Airborne Measurements of Dust, Endotoxin and Contaminant Gases in Swine Production
This three-year project, led by Dr. Raynor and supported by the NIOSH-funded Upper Midwest Agricultural Safety and Health (UMASH) Center, studied how changing production practices and facilities in the swine industry relate to worker exposures to airborne pollutants. Findings indicated that season is the most important factor influencing pollutant levels in Minnesota, primarily due to changes in ventilation. In addition, regular power washing of empty rooms provided significant exposure risks for workers, indicating that respiratory protection should be considered for workers using high-pressure cleaners.

Optimizing Assessment of Virus-Containing Particles in Animal Agriculture
Those working in animal agriculture are at risk of airborne exposure to infectious viruses, such as zoonotic influenza viruses. To assess exposures to viral aerosols and manage them effectively, we must know the concentrations and sizes of particles with which infectious airborne viruses are associated. The objectives of this research are to develop a high-volume, field-portable, size-differentiating viral aerosol sampler and to use it to measure worker exposures to live airborne influenza viruses in animal agriculture facilities. Dr. Raynor, PhD student Adepeju Adesina, and colleagues at the University of Minnesota College of Veterinary Medicine have evaluated of samplers side-by-side to determine the optimal combination of sampler properties and parameters for airborne viruses.

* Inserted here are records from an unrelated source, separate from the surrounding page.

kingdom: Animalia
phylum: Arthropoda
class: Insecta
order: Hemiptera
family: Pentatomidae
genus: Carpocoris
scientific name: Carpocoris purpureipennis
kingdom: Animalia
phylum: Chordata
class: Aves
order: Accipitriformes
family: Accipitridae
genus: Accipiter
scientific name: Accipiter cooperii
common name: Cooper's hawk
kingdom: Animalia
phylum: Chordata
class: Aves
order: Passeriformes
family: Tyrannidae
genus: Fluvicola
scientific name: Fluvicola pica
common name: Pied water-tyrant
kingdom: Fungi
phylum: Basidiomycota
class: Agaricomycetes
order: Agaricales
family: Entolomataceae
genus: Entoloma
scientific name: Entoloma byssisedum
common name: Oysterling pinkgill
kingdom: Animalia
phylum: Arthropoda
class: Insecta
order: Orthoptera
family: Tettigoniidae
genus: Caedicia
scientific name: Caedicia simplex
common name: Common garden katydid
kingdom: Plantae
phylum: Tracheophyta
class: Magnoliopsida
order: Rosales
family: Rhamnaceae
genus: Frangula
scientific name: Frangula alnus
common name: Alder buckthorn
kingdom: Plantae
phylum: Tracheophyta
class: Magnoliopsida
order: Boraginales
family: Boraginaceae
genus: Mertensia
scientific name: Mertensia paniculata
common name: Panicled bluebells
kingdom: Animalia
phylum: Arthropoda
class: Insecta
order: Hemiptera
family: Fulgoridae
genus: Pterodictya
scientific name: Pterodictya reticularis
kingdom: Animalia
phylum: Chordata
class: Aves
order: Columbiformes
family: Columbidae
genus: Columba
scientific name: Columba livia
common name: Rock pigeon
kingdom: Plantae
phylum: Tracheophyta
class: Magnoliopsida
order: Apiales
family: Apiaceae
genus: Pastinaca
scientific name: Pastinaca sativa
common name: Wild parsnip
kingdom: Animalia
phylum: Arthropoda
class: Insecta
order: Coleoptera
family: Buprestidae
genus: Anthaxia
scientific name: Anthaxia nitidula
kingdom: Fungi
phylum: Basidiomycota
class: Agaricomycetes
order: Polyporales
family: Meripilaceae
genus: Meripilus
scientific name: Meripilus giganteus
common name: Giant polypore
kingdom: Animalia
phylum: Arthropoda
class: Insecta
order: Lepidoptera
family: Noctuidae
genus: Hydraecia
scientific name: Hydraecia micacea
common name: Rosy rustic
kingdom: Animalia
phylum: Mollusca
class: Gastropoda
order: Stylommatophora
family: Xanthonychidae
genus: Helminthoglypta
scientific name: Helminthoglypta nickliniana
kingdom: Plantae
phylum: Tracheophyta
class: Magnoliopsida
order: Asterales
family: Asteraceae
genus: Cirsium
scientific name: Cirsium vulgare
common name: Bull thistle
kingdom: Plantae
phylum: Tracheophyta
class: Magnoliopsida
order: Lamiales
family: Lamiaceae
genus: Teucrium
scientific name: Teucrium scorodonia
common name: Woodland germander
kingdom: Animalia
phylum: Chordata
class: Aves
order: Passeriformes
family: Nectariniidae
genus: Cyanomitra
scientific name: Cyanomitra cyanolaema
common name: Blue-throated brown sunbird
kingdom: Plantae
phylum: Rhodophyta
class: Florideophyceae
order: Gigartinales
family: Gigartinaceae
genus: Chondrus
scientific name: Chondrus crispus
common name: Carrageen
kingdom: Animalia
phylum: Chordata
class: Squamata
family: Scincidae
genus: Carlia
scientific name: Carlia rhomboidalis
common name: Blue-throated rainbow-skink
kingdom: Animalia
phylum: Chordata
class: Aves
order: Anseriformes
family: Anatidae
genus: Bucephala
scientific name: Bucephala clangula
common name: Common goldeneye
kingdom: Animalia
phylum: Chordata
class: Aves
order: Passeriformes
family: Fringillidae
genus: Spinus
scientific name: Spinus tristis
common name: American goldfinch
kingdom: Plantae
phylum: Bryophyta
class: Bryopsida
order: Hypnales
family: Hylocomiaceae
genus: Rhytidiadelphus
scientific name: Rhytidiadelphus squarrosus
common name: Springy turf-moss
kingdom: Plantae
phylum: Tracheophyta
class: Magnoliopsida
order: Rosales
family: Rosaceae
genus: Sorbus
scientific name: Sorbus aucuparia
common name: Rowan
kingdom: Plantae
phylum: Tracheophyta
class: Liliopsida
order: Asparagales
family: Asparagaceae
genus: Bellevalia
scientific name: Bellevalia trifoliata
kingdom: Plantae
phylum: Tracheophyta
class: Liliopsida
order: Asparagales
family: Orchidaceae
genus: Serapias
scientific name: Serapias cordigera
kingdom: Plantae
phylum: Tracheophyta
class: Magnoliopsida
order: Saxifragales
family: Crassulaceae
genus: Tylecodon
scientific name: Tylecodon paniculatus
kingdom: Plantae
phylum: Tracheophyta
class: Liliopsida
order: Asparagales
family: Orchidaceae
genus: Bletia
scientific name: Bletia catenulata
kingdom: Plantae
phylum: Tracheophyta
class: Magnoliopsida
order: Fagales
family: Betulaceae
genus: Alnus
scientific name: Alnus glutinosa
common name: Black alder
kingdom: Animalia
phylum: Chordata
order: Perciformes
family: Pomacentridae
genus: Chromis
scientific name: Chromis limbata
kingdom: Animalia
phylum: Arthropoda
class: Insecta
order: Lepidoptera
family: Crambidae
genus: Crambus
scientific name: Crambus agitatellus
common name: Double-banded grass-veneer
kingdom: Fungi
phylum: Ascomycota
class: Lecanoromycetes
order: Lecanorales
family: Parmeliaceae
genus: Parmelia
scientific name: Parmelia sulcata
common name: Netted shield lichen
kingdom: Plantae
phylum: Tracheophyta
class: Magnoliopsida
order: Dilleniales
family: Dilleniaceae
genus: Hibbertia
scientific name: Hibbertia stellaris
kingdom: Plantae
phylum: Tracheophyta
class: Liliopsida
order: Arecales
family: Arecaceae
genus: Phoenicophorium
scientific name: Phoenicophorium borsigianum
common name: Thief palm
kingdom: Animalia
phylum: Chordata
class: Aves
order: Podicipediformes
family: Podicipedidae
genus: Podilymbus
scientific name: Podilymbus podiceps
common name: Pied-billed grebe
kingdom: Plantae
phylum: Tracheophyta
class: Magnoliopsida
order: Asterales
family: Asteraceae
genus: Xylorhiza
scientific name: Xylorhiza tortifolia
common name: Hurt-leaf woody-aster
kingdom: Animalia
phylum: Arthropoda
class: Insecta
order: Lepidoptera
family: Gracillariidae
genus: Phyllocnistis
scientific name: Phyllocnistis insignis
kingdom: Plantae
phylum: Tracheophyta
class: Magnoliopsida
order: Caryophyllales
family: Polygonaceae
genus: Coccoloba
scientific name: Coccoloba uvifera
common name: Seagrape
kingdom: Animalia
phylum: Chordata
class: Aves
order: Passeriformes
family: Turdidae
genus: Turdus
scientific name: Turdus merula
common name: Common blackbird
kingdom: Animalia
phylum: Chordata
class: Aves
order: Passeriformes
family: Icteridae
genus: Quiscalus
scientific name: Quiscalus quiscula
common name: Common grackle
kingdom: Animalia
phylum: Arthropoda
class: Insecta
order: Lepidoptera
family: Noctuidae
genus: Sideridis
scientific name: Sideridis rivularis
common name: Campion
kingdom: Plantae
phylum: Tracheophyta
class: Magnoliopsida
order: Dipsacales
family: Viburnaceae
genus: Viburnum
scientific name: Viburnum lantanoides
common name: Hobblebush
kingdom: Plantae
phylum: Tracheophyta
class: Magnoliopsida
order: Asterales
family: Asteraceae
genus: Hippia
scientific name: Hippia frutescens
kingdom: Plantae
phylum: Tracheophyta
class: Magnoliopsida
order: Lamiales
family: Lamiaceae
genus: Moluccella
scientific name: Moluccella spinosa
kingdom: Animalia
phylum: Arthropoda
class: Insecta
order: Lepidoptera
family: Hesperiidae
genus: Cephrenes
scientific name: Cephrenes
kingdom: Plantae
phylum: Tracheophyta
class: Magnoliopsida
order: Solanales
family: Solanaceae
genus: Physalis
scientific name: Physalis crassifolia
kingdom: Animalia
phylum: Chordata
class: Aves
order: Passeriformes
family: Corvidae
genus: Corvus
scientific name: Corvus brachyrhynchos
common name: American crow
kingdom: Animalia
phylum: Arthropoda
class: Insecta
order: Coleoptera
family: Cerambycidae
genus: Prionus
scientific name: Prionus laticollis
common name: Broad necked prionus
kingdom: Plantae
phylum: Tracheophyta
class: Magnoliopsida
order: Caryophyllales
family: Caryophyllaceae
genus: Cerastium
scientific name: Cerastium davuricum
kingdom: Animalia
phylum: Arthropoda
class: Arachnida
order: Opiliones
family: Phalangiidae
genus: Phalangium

Using the results from these comparisons and tapping into the computational fluid dynamics modeling expertise of Dr. Anderson, the team is currently designing an improved sampler.

Efficacy of Low Cost Particle Sensors
Dr. Anderson has developed a line of research to assess the ability of low-cost sensors to measure particle concentrations accurately. This has involved laboratory validation of sampler performance and use of sensors in the outdoor environment. Key applications may be to evaluate the impacts of various types of transportation on particles to which workers and the public are exposed. PhD student El’gin Avila is starting to become involved in this research.